FAZIL Say’a küfürler yağdıran dinci gazete ve yazarları anlayabiliyorum.
Onların kafaları, kültürleri, gördükleri eğitim hoşgörü ikliminden çoook uzak olduğu için bildikleri tek şey bu.
O nedenle onların yaptıklarına, yazdıklarına aldırmıyorum.
AKP’li politikacıların öfkelerini de anlayabiliyorum.
Hatta bazılarının ölçüyü aşan tepkilerini de...
AKP yandaşlarının, yanaşmalarının takındıkları tutum da normal.
Onlar iktidar nimetlerinden yararlanmak için böyle davranmak, "Ülkemin ortaçağ karanlığına sürüklenmesine karşıyım" diye isyan eden Fasıl Say’a vurmak zorundalar.
Ama anlayamadığım kendilerini sanatçı sınıfından sayan, oysa ufacık sanatçı duyarlılığı içinde olmayanlar...
Aydın olarak bildiğimiz yazar-çizerler, bilim adamları...
Onların Fazıl Say’ın ülkesi ve toplumu için yüreğinde duyduğu üzüntüyü duymamalarına şaşırıyorum.
* * *
Hele hele bir modacı var ki...
Türkiye’nin karanlığa sürüklenmesinden habersiz bu insanın değerlendirmeleri ne kadar düşündürücü.
Fazıl Say’ın isyanını bile anlamaktan uzak bir sorumsuzluk içinde verip veriştiriyor sanatçıya.
Düşündüm, "Bu kişi bunu ne uğruna yapıyor" diye.
Acaba bir Ortadoğu ülkesine dönüşecek olan Türkiye’de daha çok para kazanma hesapları mı yapıyor?
"Bana göre hava hoş, türbanlı, tesettürlü kadınları giydiririm, onlara göre moda yaratırım" mı diyor?
Karanlıkta görünmeyen modanın yaratıcısı olmayı mı düşlüyor acaba?
Her ne düşünüyorsa, ülkesi için, toplumu için yüreğinde Fazıl Say’ın duyduklarını duymadığı kesin.

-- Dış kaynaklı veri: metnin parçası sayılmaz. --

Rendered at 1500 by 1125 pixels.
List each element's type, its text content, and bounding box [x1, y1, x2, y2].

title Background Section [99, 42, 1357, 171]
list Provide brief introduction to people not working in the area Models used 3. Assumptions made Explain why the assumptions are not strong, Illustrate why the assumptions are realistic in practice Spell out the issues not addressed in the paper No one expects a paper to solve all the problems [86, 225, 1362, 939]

Ya da Atatürk, Atatürk devrimleri, laik demokratik cumhuriyet, cumhuriyetin kazanımları, sanat, moda, uygarlık, çağdaşlık ve Atatürk aydınlanması onu pek ilgilendirmiyor...
* * *
Bakın bir kara ruhlu nasıl sesleniyor:
"Cenazeni camiye getirmesinler... Ben yaşarken bu ülkede ölme..."
Kime diyebiliyor bunu?
Fazıl Say’a...
O Fazıl Say ki Türkiye bayrağını dünyanın dört bir tarafına taşımak için gecesini gündüzünü uçaklarda ve havaalanlarında geçiriyor.
Bir Türk sanatçısı olarak Türkiye imajını dünyanın dört bir tarafında güzelleştirmek için çırpınıp duruyor.

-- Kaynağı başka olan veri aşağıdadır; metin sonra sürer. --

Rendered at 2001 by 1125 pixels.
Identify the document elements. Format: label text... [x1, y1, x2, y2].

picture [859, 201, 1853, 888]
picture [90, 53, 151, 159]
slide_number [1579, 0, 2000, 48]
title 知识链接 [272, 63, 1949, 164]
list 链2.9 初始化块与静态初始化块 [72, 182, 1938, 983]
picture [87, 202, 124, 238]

Türkiye’de olduğu günlerde ülkesinin her yerinde insanlarımıza çok sesli müziği sevdirmek için soluklanmadan konserler veriyor.
Ama bu kafa bu kadar özveriyle ülkesi için çırpınan sanatçıya ne diyor:
"Cenazeni camiye getirmesinler... Ben yaşarken bu ülkede ölme..."
* * *
Atatürk’ün yaşamı boyunca uygarlığa, çağdaşlığa, aydınlığa taşımak için çırpındığı ülkesinde bugün bunlar oluyor.

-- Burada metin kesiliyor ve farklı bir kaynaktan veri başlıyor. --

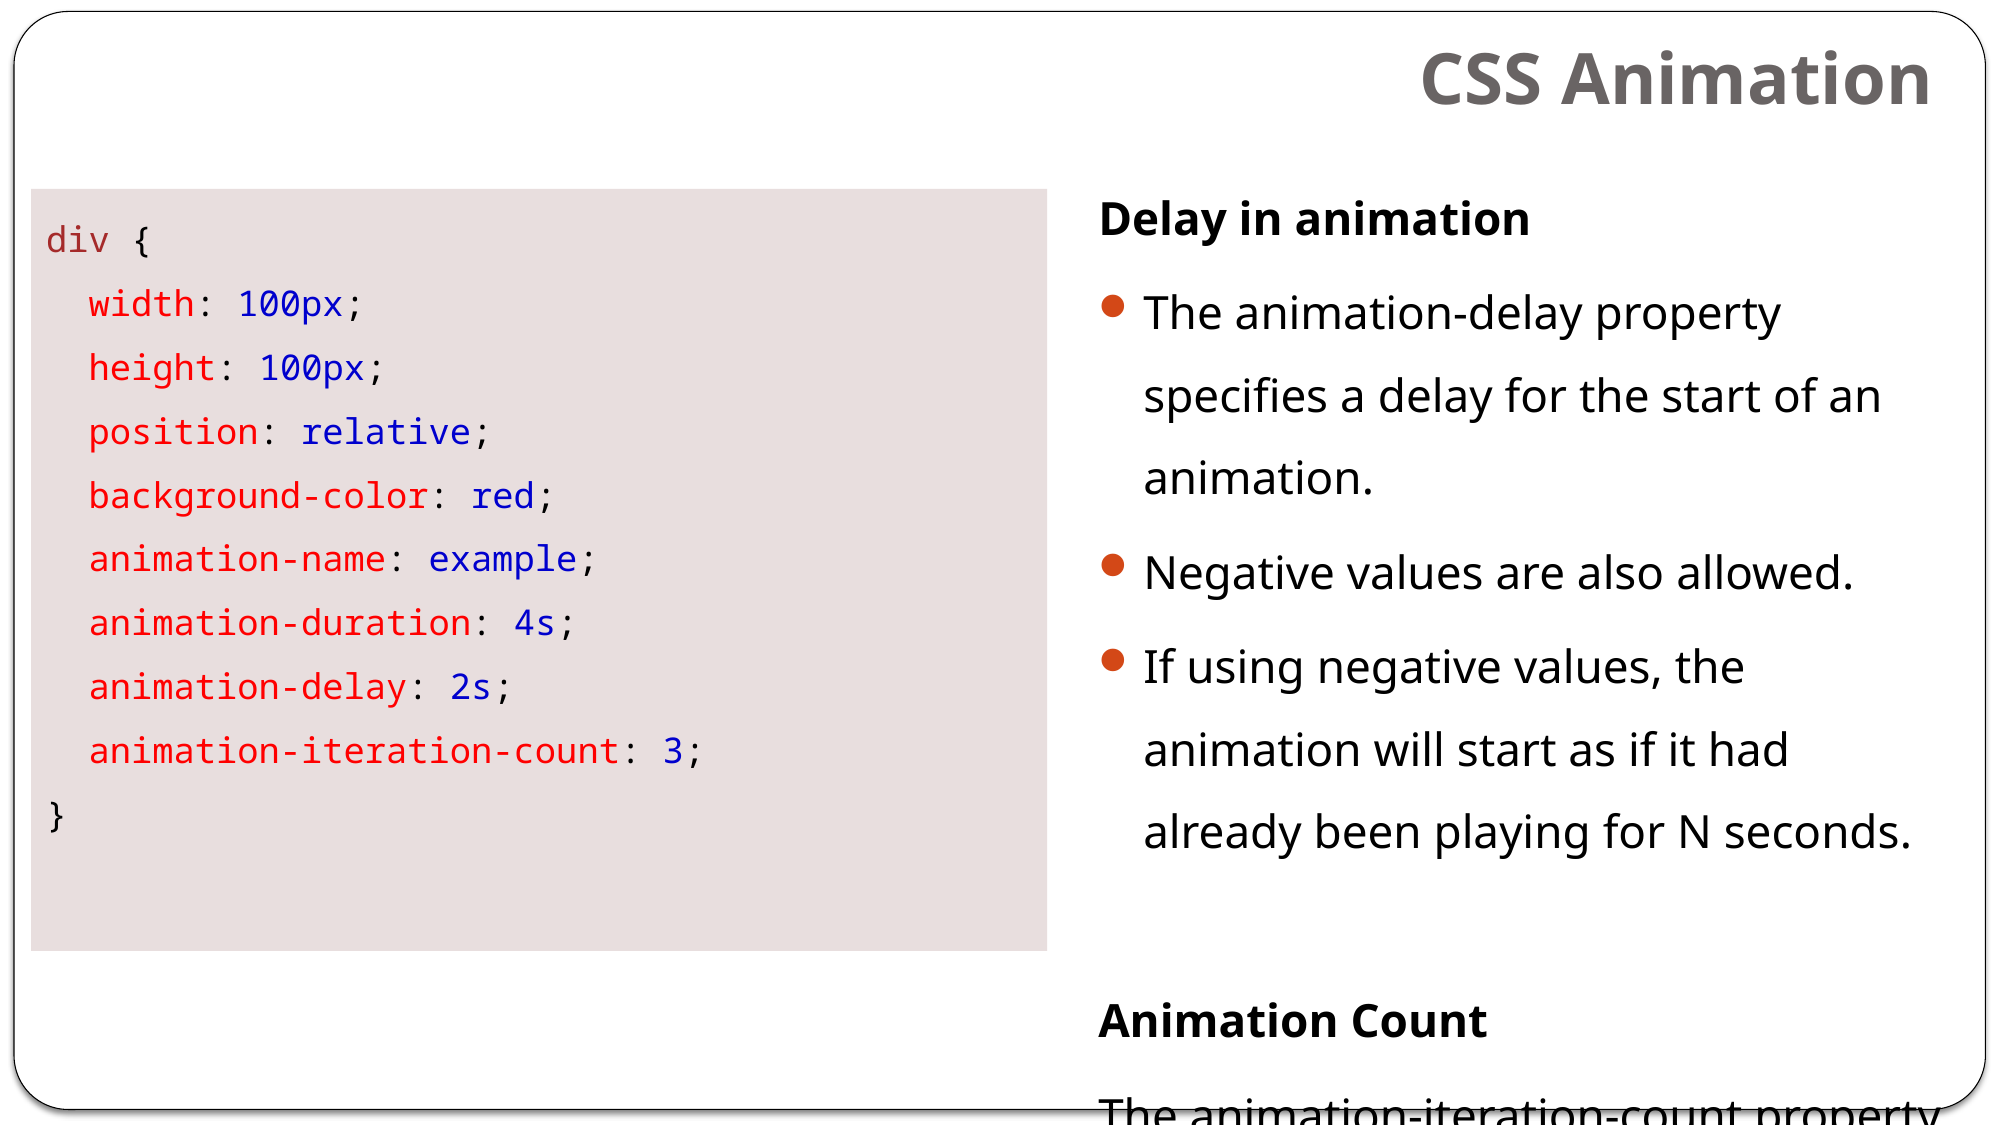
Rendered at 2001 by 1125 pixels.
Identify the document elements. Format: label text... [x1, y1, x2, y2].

O’nun emanetine sahip çıkan, O’nun yaratmayı hayal ettiği sanatçısına bazı kafalar işte bunları yapıyor.
Atatürk’ün Türkiyesi, emanet ettiği gençliğin bir kesimi tarafından arkadan hançerleniyor.
O’nun İslam dünyasında yarattığı tek laik, demokratik ülkesi bugün büyük bir ihanetle karşı karşıya.